Exercise brief
Within the material below, how many lines include "REST"? Answer with the count only.

-- Opening Marker --

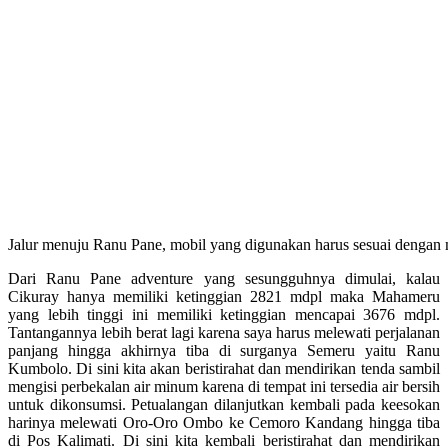
Jalur menuju Ranu Pane, mobil yang digunakan harus sesuai dengan
Dari Ranu Pane adventure yang sesungguhnya dimulai, kalau
Cikuray hanya memiliki ketinggian 2821 mdpl maka Mahameru
yang lebih tinggi ini memiliki ketinggian mencapai 3676 mdpl.
Tantangannya lebih berat lagi karena saya harus melewati perjalanan
panjang hingga akhirnya tiba di surganya Semeru yaitu Ranu
Kumbolo. Di sini kita akan beristirahat dan mendirikan tenda sambil
mengisi perbekalan air minum karena di tempat ini tersedia air bersih
untuk dikonsumsi. Petualangan dilanjutkan kembali pada keesokan
harinya melewati Oro-Oro Ombo ke Cemoro Kandang hingga tiba
di Pos Kalimati. Di sini kita kembali beristirahat dan mendirikan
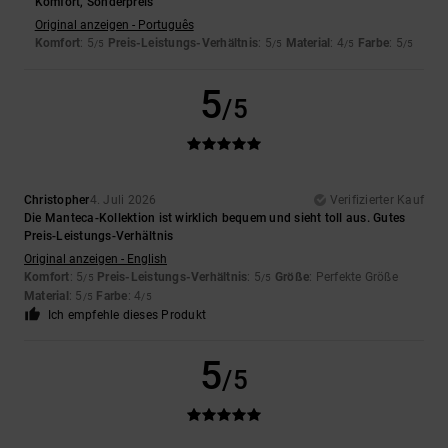
Komfort, Sonderpreis
Original anzeigen - Português
Komfort
: 5
Preis-Leistungs-Verhältnis
: 5
Material
: 4
Farbe
: 5
/5
/5
/5
/5
5
/5
Christopher
4. Juli 2026
Verifizierter Kauf
Die Manteca-Kollektion ist wirklich bequem und sieht toll aus. Gutes
Preis-Leistungs-Verhältnis
Original anzeigen - English
Komfort
: 5
Preis-Leistungs-Verhältnis
: 5
Größe
: Perfekte Größe
/5
/5
Material
: 5
Farbe
: 4
/5
/5
Ich empfehle dieses Produkt
5
/5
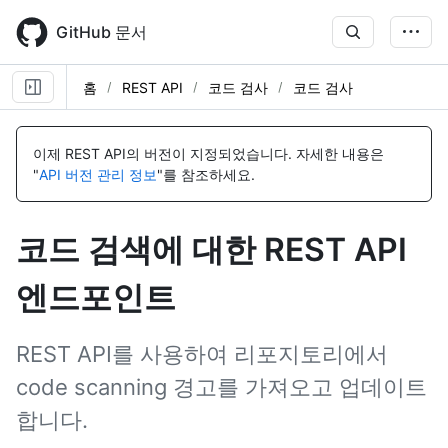
Skip
to
GitHub 문서
main
content
홈
REST API
코드 검사
코드 검사
이
이
이
이
이
이
이
이
이
이
이
이
이
이
이
이
이
이
이
이
이
이
이
이
이
이
이
이
이
이
이
이
이
이
이
이
이
이
이
이
이
이
이
이
이
이
이
이
이
이
이
름,
름,
름,
름,
름,
름,
름,
름,
름,
름,
름,
름,
름,
름,
름,
름,
름,
름,
름,
름,
름,
름,
름,
름,
름,
름,
름,
름,
름,
름,
름,
름,
름,
름,
름,
름,
름,
름,
름,
름,
름,
름,
름,
름,
름,
름,
름,
름,
름,
름,
름,
이제 REST API의 버전이 지정되었습니다.
자세한 내용은
유
유
유
유
유
유
유
유
유
유
유
유
유
유
유
유
유
유
유
유
유
유
유
유
유
유
유
유
유
유
유
유
유
유
유
유
유
유
유
유
유
유
유
유
유
유
유
유
유
유
유
"
API 버전 관리 정보
"를 참조하세요.
형,
형,
형,
형,
형,
형,
형,
형,
형,
형,
형,
형,
형,
형,
형,
형,
형,
형,
형,
형,
형,
형,
형,
형,
형,
형,
형,
형,
형,
형,
형,
형,
형,
형,
형,
형,
형,
형,
형,
형,
형,
형,
형,
형,
형,
형,
형,
형,
형,
형,
형,
설
설
설
설
설
설
설
설
설
설
설
설
설
설
설
설
설
설
설
설
설
설
설
설
설
설
설
설
설
설
설
설
설
설
설
설
설
설
설
설
설
설
설
설
설
설
설
설
설
설
설
명
명
명
명
명
명
명
명
명
명
명
명
명
명
명
명
명
명
명
명
명
명
명
명
명
명
명
명
명
명
명
명
명
명
명
명
명
명
명
명
명
명
명
명
명
명
명
명
명
명
명
코드 검색에 대한 REST API
엔드포인트
REST API를 사용하여 리포지토리에서
code scanning 경고를 가져오고 업데이트
합니다.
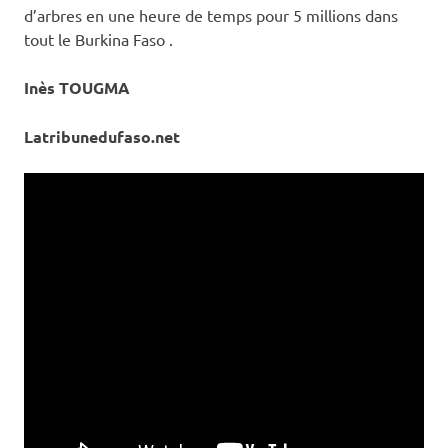
d’arbres en une heure de temps pour 5 millions dans
tout le Burkina Faso .
Inès TOUGMA
Latribunedufaso.net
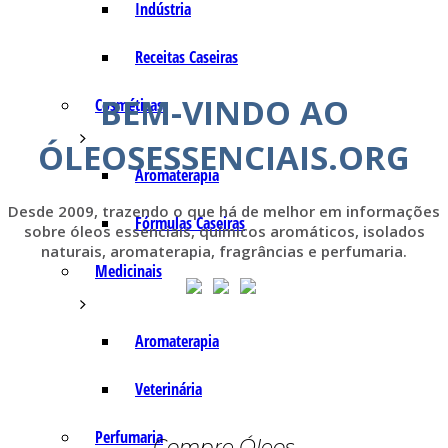
Indústria
Receitas Caseiras
BEM-VINDO AO
Cosméticas
ÓLEOSESSENCIAIS.ORG
Aromaterapia
Desde 2009, trazendo o que há de melhor em informações
Fórmulas Caseiras
sobre óleos essenciais, químicos aromáticos, isolados
naturais, aromaterapia, fragrâncias e perfumaria.
Medicinais
Aromaterapia
Veterinária
Perfumaria
Compre Óleos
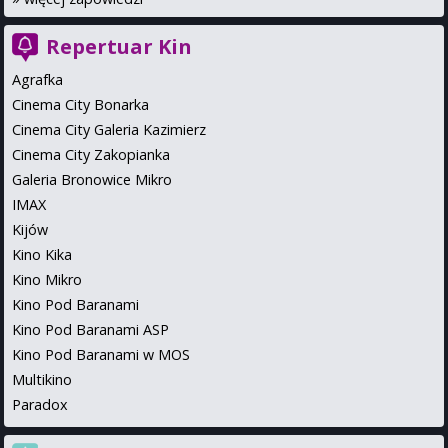
Repertuar Kin
Agrafka
Cinema City Bonarka
Cinema City Galeria Kazimierz
Cinema City Zakopianka
Galeria Bronowice Mikro
IMAX
Kijów
Kino Kika
Kino Mikro
Kino Pod Baranami
Kino Pod Baranami ASP
Kino Pod Baranami w MOS
Multikino
Paradox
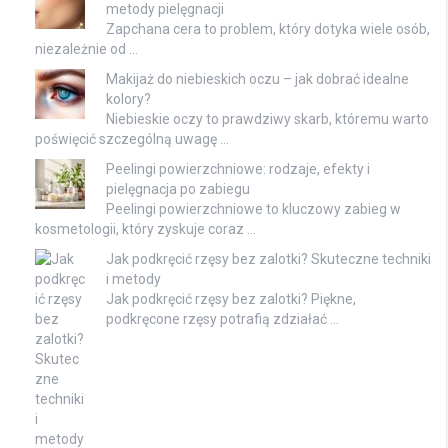
metody pielęgnacji
Zapchana cera to problem, który dotyka wiele osób,
niezależnie od …
Makijaż do niebieskich oczu – jak dobrać idealne
kolory?
Niebieskie oczy to prawdziwy skarb, któremu warto
poświęcić szczególną uwagę …
Peelingi powierzchniowe: rodzaje, efekty i
pielęgnacja po zabiegu
Peelingi powierzchniowe to kluczowy zabieg w
kosmetologii, który zyskuje coraz …
Jak podkręcić rzęsy bez zalotki? Skuteczne techniki
i metody
Jak podkręcić rzęsy bez zalotki? Piękne,
podkręcone rzęsy potrafią zdziałać …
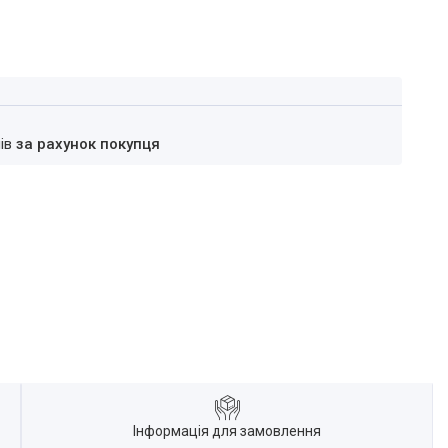
нів
за рахунок покупця
Інформація для замовлення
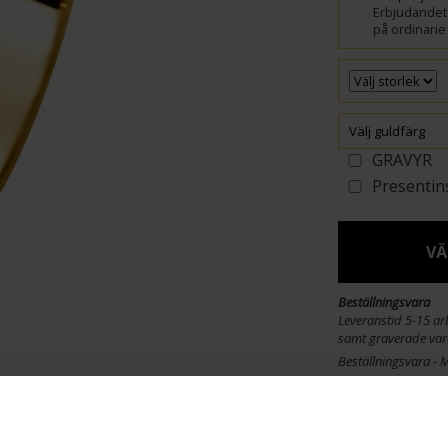
Erbjudandet 
på ordinarie 
Välj guldfärg
GRAVYR
Presentin
VÄ
Beställningsvara
Leveranstid 5-15 arb
samt graverade var
Beställningsvara - 
Info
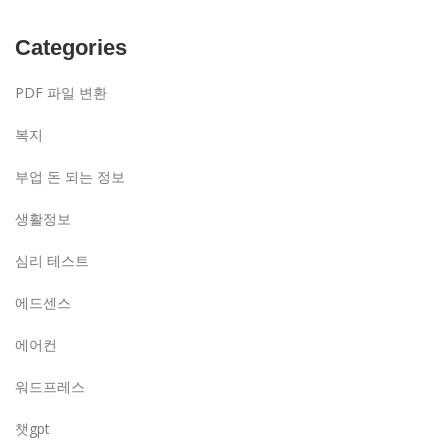
Categories
PDF 파일 변환
복지
부업 돈 되는 정보
생활정보
심리 테스트
에드센스
에어컨
워드프레스
챗gpt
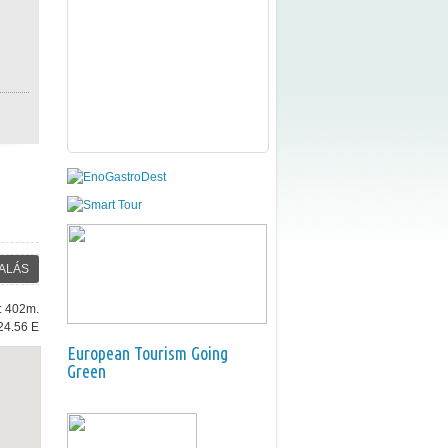
ALÁS
e: 402m.
24.56 E
European Tourism Going
Green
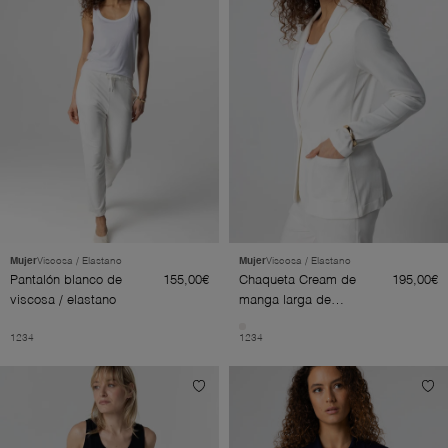
Mujer
Viscosa / Elastano
Mujer
Viscosa / Elastano
Pantalón blanco de
155,00€
Chaqueta Cream de
195,00€
viscosa / elastano
manga larga de
viscosa/elastano
1
2
3
4
1
2
3
4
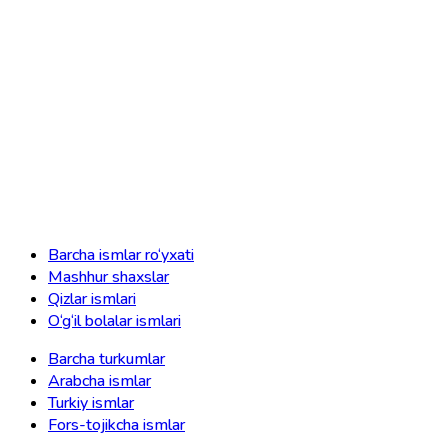
Barcha ismlar ro‘yxati
Mashhur shaxslar
Qizlar ismlari
O‘g‘il bolalar ismlari
Barcha turkumlar
Arabcha ismlar
Turkiy ismlar
Fors-tojikcha ismlar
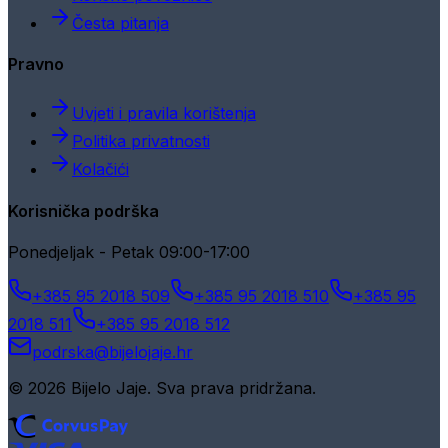
Česta pitanja
Pravno
Uvjeti i pravila korištenja
Politika privatnosti
Kolačići
Korisnička podrška
Ponedjeljak - Petak 09:00-17:00
+385 95 2018 509
+385 95 2018 510
+385 95
2018 511
+385 95 2018 512
podrska@bijelojaje.hr
© 2026 Bijelo Jaje. Sva prava pridržana.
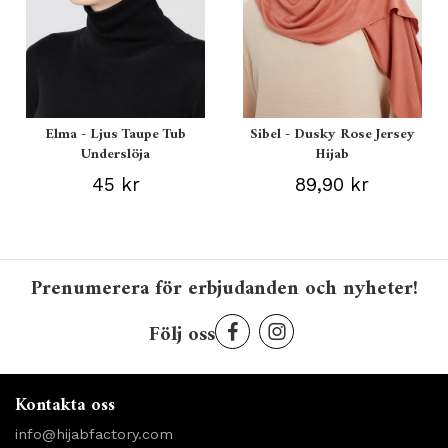
Elma - Ljus Taupe Tub
Sibel - Dusky Rose Jersey
Underslöja
Hijab
45 kr
89,90 kr
Prenumerera för erbjudanden och nyheter!
Följ oss
Kontakta oss
info@hijabfactory.com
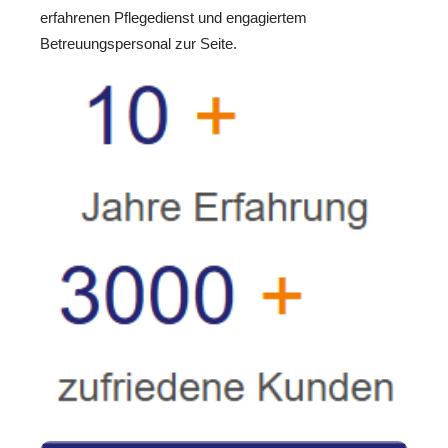
erfahrenen Pflegedienst und engagiertem
Betreuungspersonal zur Seite.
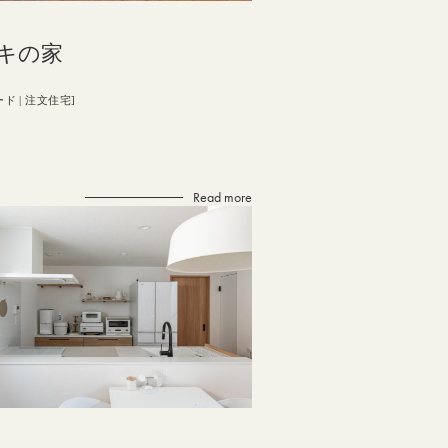
キの家
ード
注文住宅
Read more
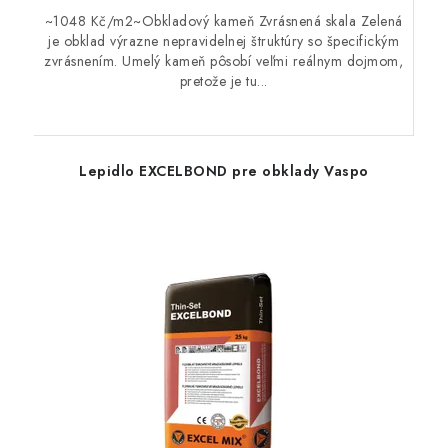
~1048 Kč/m2~Obkladový kameň Zvrásnená skala Zelená
je obklad výrazne nepravidelnej štruktúry so špecifickým
zvrásnením. Umelý kameň pôsobí veľmi reálnym dojmom,
pretože je tu...
Lepidlo EXCELBOND pre obklady Vaspo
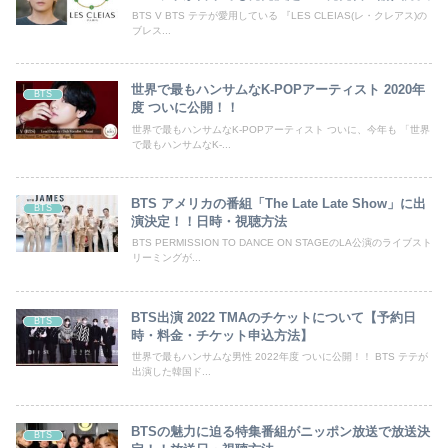
BTS V BTS テテが愛用している 『LES CLEIAS(レ・クレアス)の
ブレス...
世界で最もハンサムなK-POPアーティスト 2020年
BTS
度 ついに公開！！
世界で最もハンサムなK-POPアーティスト ついに、今年も 「世界
で最もハンサムなK-...
BTS アメリカの番組「The Late Late Show」に出
BTS
演決定！！日時・視聴方法
BTS PERMISSION TO DANCE ON STAGEのLA公演のライブスト
リーミングが...
BTS出演 2022 TMAのチケットについて【予約日
BTS
時・料金・チケット申込方法】
世界で最もハンサムな男性 2022年度 ついに公開！！ BTS テテが
出演した韓国ド...
BTSの魅力に迫る特集番組がニッポン放送で放送決
BTS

-- Closing Marker --

Response to this exercise
4